Bold Nebraska’s Kleeb said she’ll also argue for a reroute in South Dakota. The pipeline’s path through Nebraska was altered to protect an ecologically fragile region called the Sandhills. But the Sandhills extend into South Dakota, and a recent TransCanada document confirms the pipeline would pass through that part of the state.

Another point of contention is tribal rights. Although the Keystone XL route doesn’t cross any reservation title lands, it does pass through burial sites, ceremonial sites and other areas of cultural significance, said Faith Spotted Eagle, a tribal leader of the Yankton Sioux in South Dakota.

Spotted Eagle said TransCanada has infringed on their tribal land and water rights. One of the PUC permit conditions, for example, requires TransCanada to consult with tribes along the route. But Spotted Eagle said the company hasn’t treated the tribes with respect, and didn’t properly survey the route to protect cultural resources. 

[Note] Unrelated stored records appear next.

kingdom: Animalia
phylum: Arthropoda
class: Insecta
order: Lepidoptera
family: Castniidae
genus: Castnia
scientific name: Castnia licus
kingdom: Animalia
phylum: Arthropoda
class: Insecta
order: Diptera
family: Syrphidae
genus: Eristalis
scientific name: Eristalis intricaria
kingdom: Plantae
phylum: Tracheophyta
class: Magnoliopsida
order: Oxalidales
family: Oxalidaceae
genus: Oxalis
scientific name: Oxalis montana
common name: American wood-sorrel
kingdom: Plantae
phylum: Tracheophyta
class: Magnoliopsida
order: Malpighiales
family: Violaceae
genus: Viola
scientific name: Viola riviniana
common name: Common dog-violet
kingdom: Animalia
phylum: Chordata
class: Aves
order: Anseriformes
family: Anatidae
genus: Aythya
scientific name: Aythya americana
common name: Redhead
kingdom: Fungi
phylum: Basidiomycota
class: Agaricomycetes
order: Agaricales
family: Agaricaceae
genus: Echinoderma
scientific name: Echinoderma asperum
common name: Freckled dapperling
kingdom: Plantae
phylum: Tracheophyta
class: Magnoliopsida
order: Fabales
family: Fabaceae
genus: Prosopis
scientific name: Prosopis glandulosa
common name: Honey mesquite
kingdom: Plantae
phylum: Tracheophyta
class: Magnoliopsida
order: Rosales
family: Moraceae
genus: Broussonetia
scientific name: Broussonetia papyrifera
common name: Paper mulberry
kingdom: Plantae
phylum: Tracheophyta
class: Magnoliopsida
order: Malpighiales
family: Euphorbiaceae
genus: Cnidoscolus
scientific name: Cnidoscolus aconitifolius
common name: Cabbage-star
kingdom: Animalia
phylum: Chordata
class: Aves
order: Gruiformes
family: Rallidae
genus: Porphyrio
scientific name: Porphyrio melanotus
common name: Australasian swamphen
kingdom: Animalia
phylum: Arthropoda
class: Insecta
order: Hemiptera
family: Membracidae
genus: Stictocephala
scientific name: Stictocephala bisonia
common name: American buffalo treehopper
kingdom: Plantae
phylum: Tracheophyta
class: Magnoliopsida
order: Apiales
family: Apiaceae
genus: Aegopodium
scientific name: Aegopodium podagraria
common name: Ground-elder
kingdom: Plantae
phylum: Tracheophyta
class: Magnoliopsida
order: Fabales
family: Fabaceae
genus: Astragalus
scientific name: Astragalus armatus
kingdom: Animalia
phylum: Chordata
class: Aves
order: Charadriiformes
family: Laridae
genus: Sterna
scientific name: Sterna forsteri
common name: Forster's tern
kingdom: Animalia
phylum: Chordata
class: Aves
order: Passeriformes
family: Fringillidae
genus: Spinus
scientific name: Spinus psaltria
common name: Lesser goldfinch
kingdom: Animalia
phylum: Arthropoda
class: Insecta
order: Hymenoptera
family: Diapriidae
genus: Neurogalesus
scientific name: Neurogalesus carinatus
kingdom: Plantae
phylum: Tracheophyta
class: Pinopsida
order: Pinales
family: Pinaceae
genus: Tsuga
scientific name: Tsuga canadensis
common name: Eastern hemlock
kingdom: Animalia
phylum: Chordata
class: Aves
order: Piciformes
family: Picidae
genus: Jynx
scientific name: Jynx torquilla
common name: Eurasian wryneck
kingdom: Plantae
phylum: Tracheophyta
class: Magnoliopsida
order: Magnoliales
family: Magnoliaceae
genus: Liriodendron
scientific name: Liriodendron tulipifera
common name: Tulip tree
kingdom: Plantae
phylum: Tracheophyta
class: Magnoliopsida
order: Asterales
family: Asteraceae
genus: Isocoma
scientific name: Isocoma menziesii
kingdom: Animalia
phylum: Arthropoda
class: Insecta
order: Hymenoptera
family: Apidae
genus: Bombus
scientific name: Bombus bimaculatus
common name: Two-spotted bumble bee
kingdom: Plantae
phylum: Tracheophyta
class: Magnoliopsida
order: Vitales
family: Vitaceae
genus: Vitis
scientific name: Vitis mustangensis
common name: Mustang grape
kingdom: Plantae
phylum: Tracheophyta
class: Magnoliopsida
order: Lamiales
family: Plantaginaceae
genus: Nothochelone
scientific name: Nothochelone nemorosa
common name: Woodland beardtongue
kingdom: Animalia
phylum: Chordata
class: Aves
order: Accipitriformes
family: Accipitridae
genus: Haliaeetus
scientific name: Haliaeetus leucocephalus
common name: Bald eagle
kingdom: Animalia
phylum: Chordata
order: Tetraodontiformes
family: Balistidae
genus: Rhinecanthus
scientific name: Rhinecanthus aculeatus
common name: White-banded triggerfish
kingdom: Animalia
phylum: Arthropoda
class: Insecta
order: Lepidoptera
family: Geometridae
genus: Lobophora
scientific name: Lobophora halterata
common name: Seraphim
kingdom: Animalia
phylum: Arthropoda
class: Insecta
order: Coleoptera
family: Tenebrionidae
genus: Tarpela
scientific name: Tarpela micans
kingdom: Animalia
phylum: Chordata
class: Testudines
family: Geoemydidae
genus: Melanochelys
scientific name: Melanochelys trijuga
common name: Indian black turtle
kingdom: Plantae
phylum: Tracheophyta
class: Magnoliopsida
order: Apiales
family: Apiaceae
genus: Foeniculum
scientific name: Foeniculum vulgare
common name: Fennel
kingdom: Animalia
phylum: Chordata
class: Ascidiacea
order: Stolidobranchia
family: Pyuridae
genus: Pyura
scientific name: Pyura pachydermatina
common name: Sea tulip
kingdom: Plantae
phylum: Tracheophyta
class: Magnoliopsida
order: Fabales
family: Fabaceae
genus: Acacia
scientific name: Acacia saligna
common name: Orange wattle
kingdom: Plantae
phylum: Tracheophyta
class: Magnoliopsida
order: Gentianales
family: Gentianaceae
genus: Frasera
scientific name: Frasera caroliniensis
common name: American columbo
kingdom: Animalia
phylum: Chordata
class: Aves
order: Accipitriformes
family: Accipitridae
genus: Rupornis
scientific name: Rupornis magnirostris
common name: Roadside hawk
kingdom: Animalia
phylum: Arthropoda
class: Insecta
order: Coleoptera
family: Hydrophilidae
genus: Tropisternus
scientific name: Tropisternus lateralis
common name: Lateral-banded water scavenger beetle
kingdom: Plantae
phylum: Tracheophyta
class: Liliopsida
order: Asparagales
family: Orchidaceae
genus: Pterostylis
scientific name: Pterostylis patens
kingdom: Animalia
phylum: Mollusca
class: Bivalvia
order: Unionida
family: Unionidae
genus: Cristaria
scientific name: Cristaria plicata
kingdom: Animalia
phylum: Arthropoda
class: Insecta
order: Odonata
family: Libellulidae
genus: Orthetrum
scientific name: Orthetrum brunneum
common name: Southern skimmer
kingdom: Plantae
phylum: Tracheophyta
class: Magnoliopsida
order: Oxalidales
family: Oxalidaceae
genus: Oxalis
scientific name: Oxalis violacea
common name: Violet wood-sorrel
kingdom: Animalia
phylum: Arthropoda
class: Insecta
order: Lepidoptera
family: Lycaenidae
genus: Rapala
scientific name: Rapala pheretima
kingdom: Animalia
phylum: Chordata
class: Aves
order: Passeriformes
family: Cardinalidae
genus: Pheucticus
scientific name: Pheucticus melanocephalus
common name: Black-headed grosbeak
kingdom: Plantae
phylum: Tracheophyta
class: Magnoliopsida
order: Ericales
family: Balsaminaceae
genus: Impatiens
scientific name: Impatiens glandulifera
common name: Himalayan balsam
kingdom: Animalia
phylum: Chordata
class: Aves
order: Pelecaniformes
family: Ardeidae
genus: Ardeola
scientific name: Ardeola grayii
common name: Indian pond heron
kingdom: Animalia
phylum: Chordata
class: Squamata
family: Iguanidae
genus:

“We can’t just arbitrarily say this area is a sacrificial area,” she said. “It’s no different [from] the 1800s, when it was [a] land grab.”

Howard said his company has been working with various tribes since 2008. “We have kept tribes constantly informed about the project, even though it doesn’t go through their lands. Our tribal relations group has been extremely engaged.”

Spotted Eagle said she sees the upcoming expiration of the PUC certificate as a result of the hard work of pipeline opponents. “We’re doing it for the generations to come,” she said.